BEGIN SOURCE MATERIAL
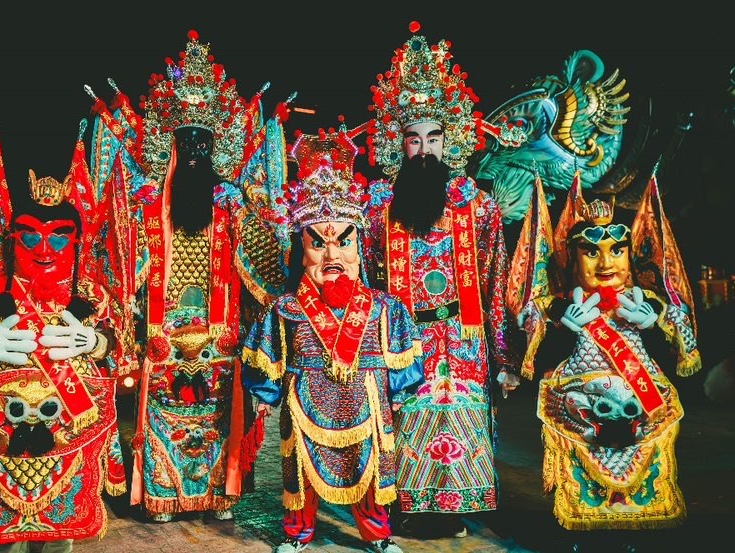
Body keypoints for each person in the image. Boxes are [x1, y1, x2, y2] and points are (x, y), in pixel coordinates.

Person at [0, 112, 131, 553]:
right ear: (11, 239)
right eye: (30, 237)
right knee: (7, 533)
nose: (44, 249)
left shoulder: (92, 294)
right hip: (1, 427)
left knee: (62, 528)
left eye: (58, 238)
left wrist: (96, 342)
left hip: (70, 423)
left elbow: (125, 347)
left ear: (75, 242)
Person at [364, 23, 523, 537]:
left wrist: (505, 357)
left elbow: (496, 281)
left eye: (434, 137)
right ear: (399, 143)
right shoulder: (377, 209)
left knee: (460, 419)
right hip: (403, 338)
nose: (425, 149)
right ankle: (407, 506)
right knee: (405, 418)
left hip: (463, 338)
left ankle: (455, 508)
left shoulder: (477, 206)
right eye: (414, 139)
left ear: (448, 140)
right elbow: (366, 279)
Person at [129, 29, 286, 522]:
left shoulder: (230, 206)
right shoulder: (150, 209)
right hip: (164, 337)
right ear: (170, 147)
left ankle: (220, 493)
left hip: (221, 337)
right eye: (185, 142)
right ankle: (163, 494)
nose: (195, 152)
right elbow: (127, 268)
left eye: (203, 142)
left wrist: (248, 216)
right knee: (166, 413)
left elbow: (267, 272)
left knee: (218, 417)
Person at [242, 129, 424, 553]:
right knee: (299, 471)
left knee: (370, 468)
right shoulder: (285, 309)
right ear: (301, 249)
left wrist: (398, 394)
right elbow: (266, 360)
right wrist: (266, 397)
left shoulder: (385, 308)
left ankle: (377, 535)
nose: (332, 257)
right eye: (318, 244)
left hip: (366, 400)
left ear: (360, 247)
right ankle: (298, 534)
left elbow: (405, 365)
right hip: (305, 400)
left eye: (344, 242)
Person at [514, 176, 702, 551]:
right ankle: (588, 535)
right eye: (591, 252)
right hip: (582, 409)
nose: (606, 263)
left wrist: (653, 326)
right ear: (573, 256)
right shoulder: (556, 306)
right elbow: (535, 361)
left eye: (617, 250)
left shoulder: (648, 302)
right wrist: (565, 329)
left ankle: (637, 535)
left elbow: (682, 357)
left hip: (641, 406)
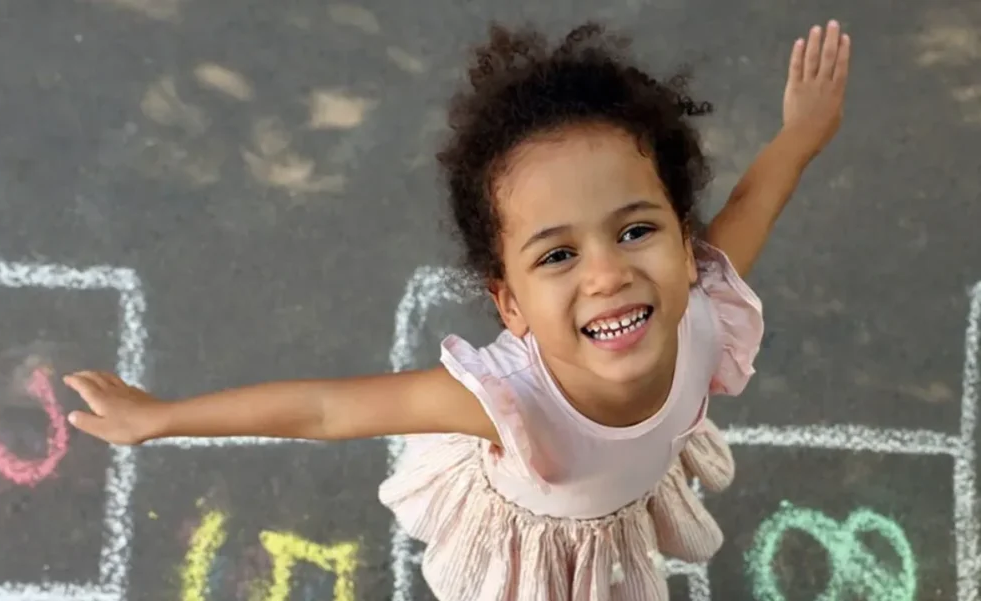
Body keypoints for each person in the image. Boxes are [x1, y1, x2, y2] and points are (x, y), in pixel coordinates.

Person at [63, 18, 850, 601]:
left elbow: (753, 201)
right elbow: (324, 408)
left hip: (613, 505)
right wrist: (160, 418)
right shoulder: (508, 402)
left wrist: (802, 134)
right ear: (509, 303)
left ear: (683, 244)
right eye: (557, 255)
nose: (608, 273)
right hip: (533, 536)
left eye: (635, 230)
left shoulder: (703, 303)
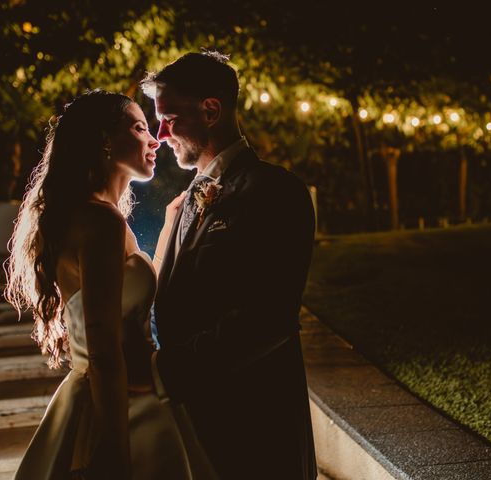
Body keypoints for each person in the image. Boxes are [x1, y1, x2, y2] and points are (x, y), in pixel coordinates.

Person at [4, 89, 215, 479]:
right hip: (123, 406)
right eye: (138, 127)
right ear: (104, 139)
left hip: (127, 393)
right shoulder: (101, 222)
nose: (154, 139)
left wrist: (172, 223)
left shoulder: (98, 216)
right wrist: (115, 450)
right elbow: (102, 344)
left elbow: (125, 300)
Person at [142, 51, 318, 479]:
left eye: (168, 117)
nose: (160, 134)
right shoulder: (184, 203)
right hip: (194, 424)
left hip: (255, 429)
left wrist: (166, 372)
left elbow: (267, 318)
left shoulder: (275, 192)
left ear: (211, 110)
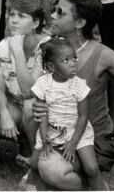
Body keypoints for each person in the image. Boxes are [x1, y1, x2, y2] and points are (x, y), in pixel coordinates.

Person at [0, 0, 48, 165]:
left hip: (47, 109)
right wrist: (4, 115)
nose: (14, 20)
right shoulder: (3, 46)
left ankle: (38, 159)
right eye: (12, 15)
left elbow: (29, 91)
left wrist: (18, 51)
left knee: (29, 105)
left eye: (21, 16)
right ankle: (26, 139)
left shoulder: (47, 47)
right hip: (19, 105)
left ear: (35, 23)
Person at [31, 37, 105, 191]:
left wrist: (73, 143)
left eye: (74, 58)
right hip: (51, 129)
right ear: (51, 66)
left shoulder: (79, 85)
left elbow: (84, 116)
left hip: (77, 130)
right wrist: (45, 141)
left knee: (91, 168)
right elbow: (42, 114)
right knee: (34, 163)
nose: (73, 63)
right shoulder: (43, 84)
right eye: (65, 60)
END SOURCE MATERIAL
§ **PROBLEM DESCRIPTION**
All lines in the listing above between the line with "nose: (332, 257)" and the line with "right hip: (582, 409)", inclusive, should be set down exactly, and no line outside that range.

§ **RESPONSE**
nose: (332, 257)
right eye: (318, 244)
left hip: (366, 400)
left ear: (360, 247)
right ankle: (298, 534)
left elbow: (405, 365)
right hip: (305, 400)
left eye: (344, 242)
Person at [514, 176, 702, 551]:
right ankle: (588, 535)
right eye: (591, 252)
right hip: (582, 409)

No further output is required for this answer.